*** EXTRACTED RECORDS Section Begins ***
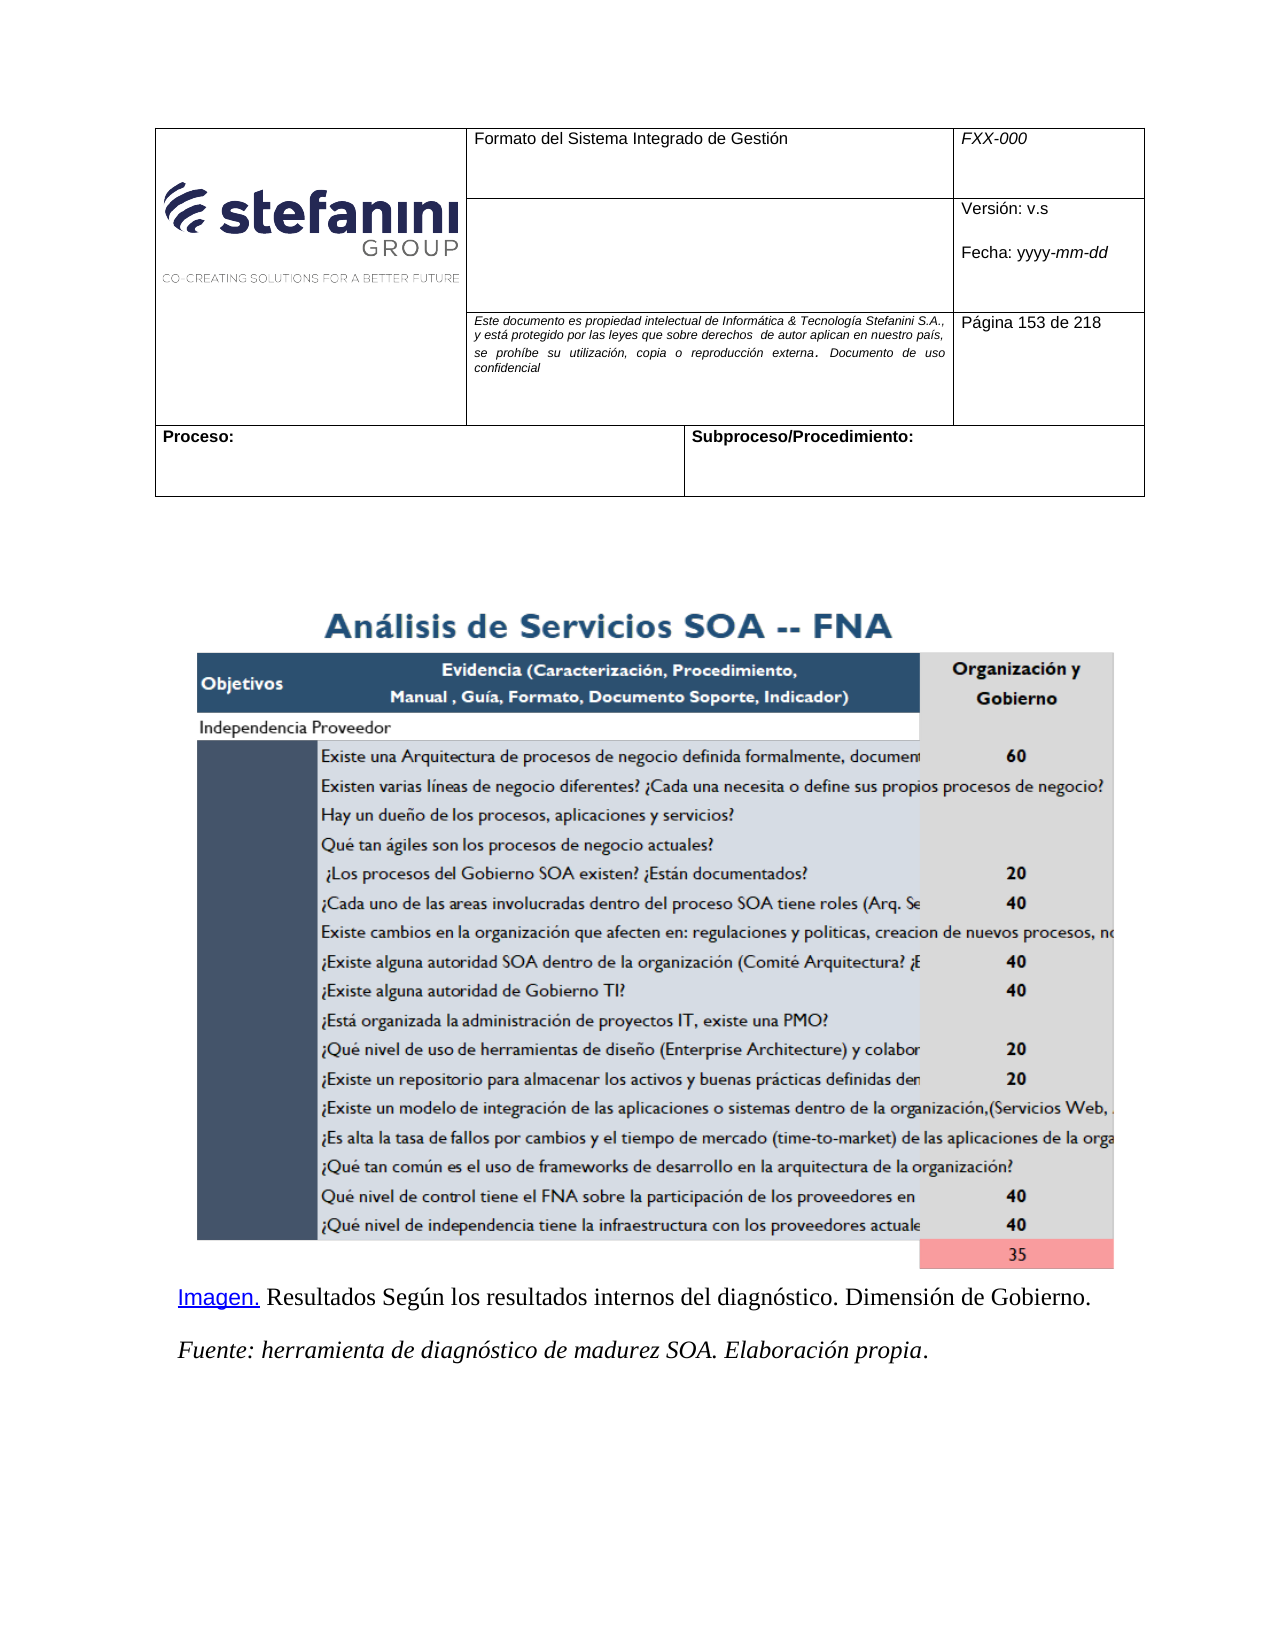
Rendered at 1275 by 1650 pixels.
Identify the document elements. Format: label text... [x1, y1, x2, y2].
*** EXTRACTED RECORDS Section Ends ***
*** EXTRACTED RECORDS Section Begins ***
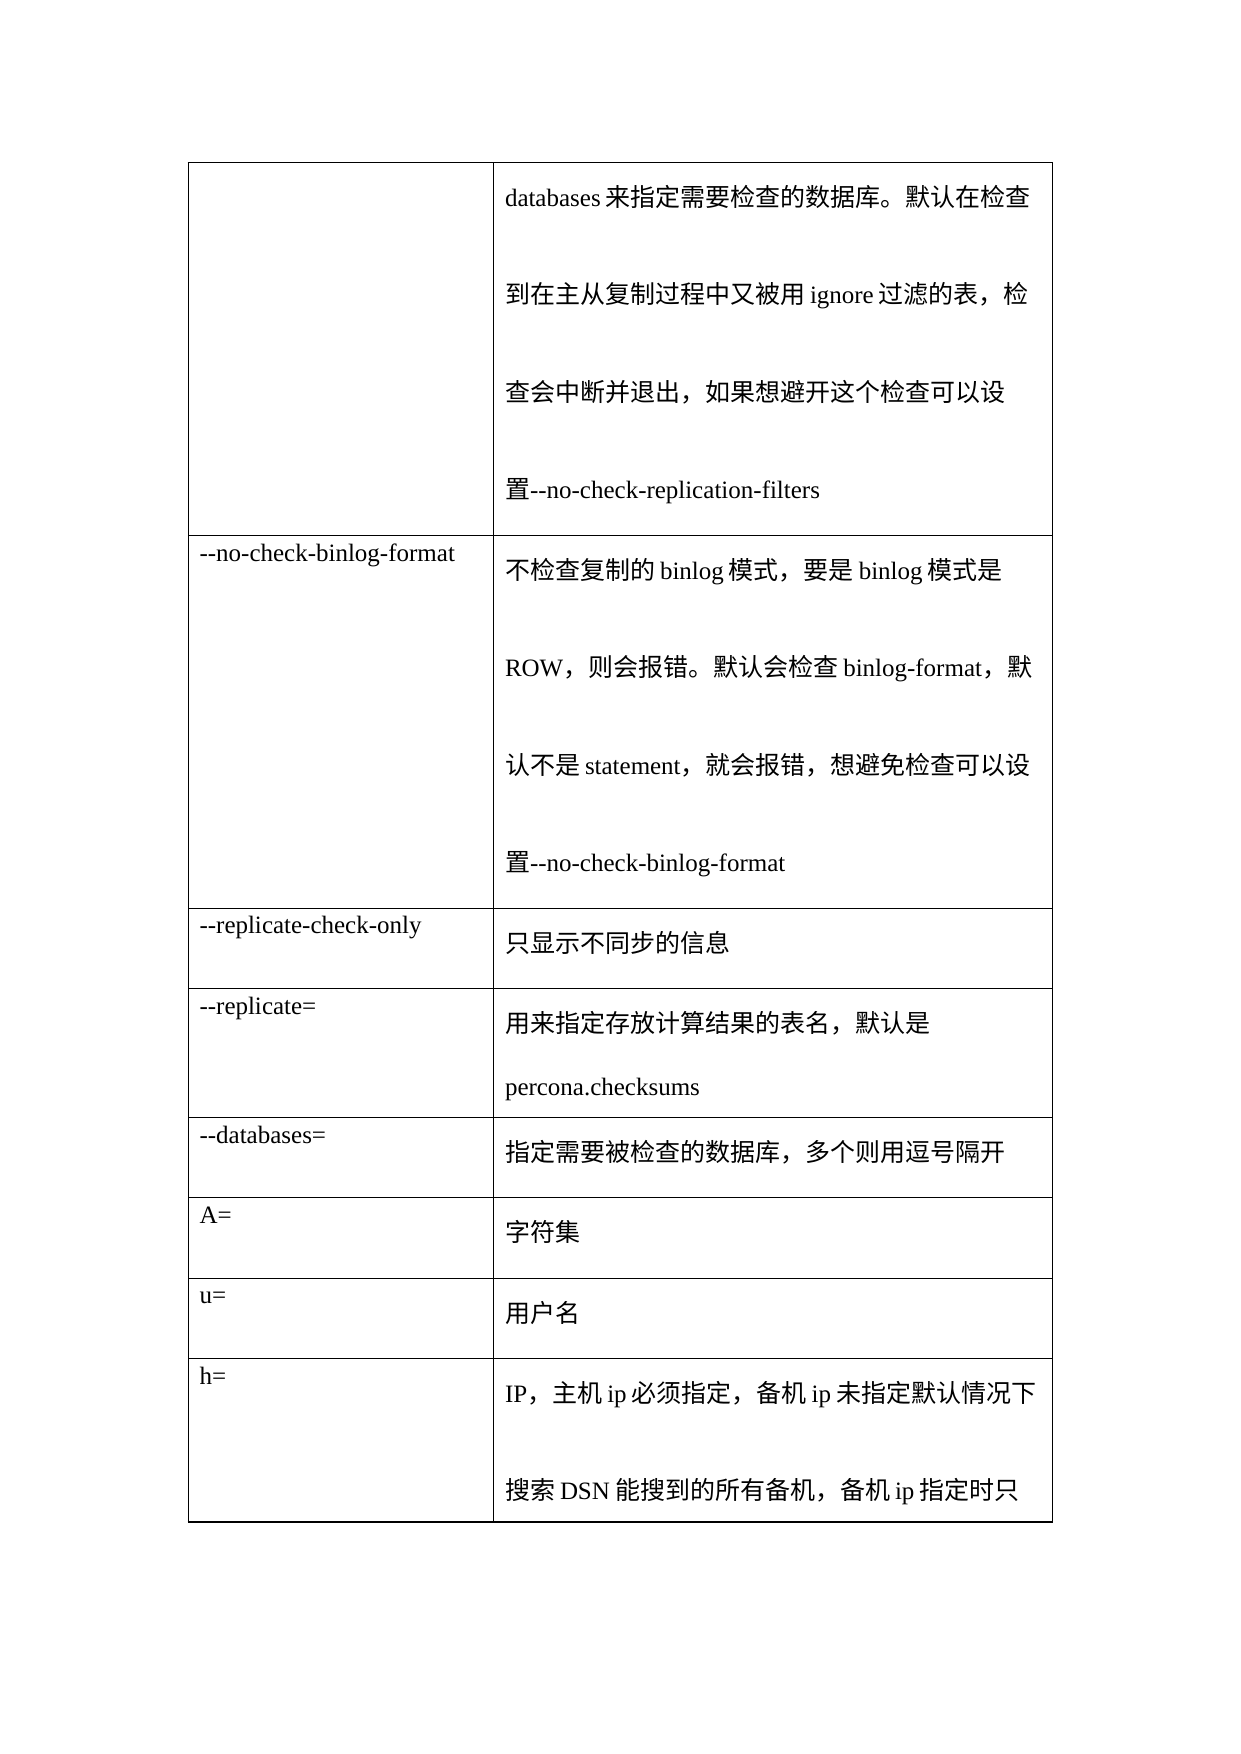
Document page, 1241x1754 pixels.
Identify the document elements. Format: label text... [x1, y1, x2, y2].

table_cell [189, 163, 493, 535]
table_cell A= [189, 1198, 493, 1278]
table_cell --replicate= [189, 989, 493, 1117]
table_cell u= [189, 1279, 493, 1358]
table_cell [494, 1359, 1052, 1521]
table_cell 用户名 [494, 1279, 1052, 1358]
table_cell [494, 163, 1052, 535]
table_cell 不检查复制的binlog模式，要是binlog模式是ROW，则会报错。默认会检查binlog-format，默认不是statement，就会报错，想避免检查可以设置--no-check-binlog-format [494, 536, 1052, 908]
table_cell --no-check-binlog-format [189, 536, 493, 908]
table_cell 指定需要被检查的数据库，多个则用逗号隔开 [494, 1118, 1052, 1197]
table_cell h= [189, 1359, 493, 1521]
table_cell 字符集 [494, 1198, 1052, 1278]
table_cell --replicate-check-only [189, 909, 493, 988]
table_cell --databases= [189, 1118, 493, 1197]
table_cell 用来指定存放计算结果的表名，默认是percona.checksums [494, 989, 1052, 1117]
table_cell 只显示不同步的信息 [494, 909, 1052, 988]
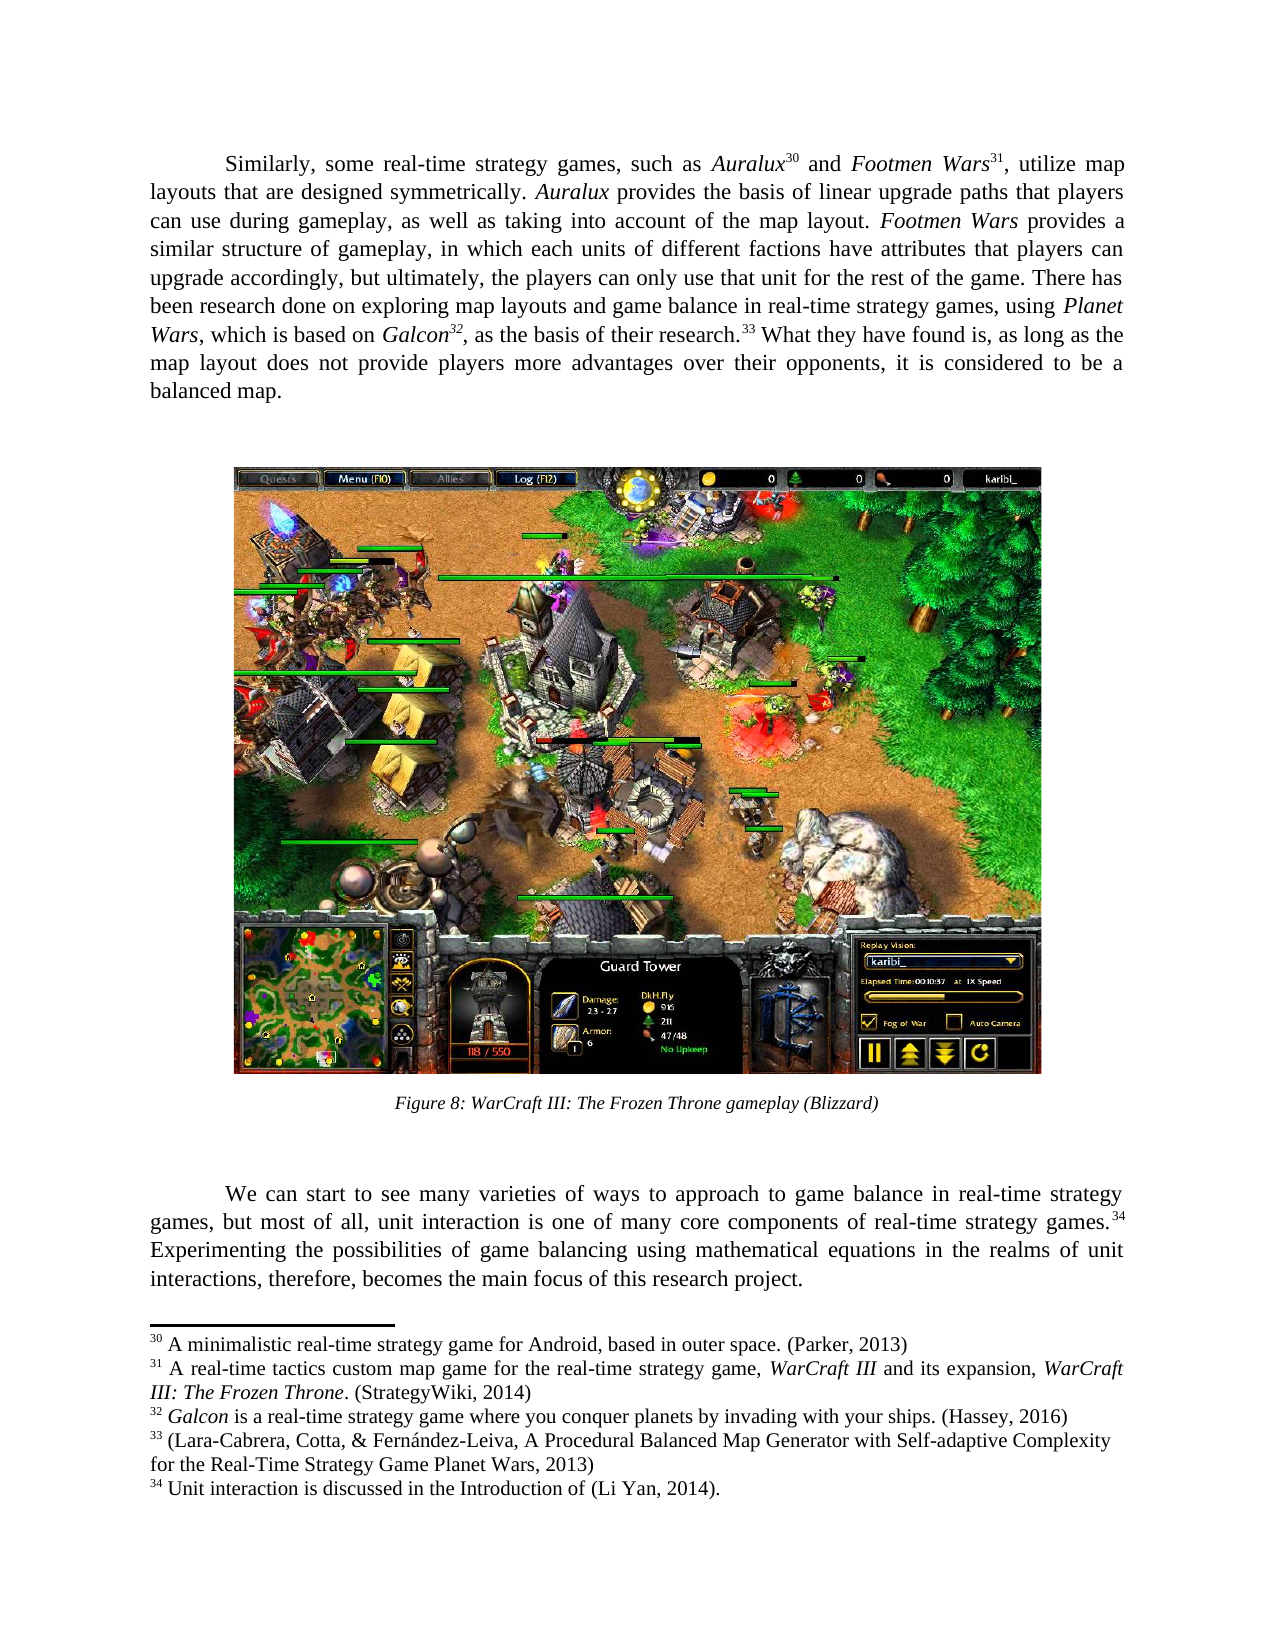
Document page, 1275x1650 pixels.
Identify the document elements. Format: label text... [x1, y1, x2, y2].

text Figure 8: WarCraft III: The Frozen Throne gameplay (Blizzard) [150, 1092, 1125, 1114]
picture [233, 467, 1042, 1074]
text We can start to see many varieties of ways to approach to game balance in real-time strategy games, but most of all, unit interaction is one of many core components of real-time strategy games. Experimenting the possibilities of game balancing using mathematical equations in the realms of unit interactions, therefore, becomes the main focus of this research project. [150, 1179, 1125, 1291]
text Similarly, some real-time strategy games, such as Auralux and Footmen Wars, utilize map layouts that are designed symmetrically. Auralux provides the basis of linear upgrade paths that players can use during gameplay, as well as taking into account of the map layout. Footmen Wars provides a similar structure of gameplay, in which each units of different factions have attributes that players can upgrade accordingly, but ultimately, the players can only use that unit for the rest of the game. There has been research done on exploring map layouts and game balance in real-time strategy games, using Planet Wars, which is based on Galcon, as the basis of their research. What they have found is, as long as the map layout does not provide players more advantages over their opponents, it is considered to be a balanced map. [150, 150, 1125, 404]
*** EXTRACTED RECORDS Section Ends ***
*** EXTRACTED RECORDS Section Begins ***
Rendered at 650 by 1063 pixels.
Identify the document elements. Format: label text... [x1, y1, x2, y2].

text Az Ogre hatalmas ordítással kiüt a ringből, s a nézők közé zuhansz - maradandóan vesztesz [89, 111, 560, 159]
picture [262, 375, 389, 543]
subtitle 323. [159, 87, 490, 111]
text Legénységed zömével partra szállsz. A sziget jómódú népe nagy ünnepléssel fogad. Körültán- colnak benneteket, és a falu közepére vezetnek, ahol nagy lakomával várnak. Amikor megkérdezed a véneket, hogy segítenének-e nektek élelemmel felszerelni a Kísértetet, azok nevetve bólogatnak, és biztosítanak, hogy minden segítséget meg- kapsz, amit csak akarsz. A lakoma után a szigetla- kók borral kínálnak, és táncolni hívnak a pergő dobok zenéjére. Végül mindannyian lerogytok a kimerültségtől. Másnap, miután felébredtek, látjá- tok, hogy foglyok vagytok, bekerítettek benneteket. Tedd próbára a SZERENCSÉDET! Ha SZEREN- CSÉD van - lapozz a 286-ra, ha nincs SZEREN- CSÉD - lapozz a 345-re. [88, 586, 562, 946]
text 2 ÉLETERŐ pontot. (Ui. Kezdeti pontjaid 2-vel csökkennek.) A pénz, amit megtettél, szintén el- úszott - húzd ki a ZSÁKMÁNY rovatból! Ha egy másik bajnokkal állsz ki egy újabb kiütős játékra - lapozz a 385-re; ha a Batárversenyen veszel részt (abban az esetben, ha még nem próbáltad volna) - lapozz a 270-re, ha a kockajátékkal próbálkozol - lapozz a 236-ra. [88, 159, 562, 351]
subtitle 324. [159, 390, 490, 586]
*** EXTRACTED RECORDS Section Ends ***
• DIRECTIONS FOR THIS TASK: To complete this exercise, transcribe exactly the lines above from the one that holds "table_cell [494, 1359, 1052, 1521]" through the one that holds "Document page, 1275x1650 pixels.". Pictures stay out.

• ANSWER FOR THIS EXERCISE:
table_cell [494, 1359, 1052, 1521]
table_cell 用户名 [494, 1279, 1052, 1358]
table_cell [494, 163, 1052, 535]
table_cell 不检查复制的binlog模式，要是binlog模式是ROW，则会报错。默认会检查binlog-format，默认不是statement，就会报错，想避免检查可以设置--no-check-binlog-format [494, 536, 1052, 908]
table_cell --no-check-binlog-format [189, 536, 493, 908]
table_cell 指定需要被检查的数据库，多个则用逗号隔开 [494, 1118, 1052, 1197]
table_cell h= [189, 1359, 493, 1521]
table_cell 字符集 [494, 1198, 1052, 1278]
table_cell --replicate-check-only [189, 909, 493, 988]
table_cell --databases= [189, 1118, 493, 1197]
table_cell 用来指定存放计算结果的表名，默认是percona.checksums [494, 989, 1052, 1117]
table_cell 只显示不同步的信息 [494, 909, 1052, 988]
Document page, 1275x1650 pixels.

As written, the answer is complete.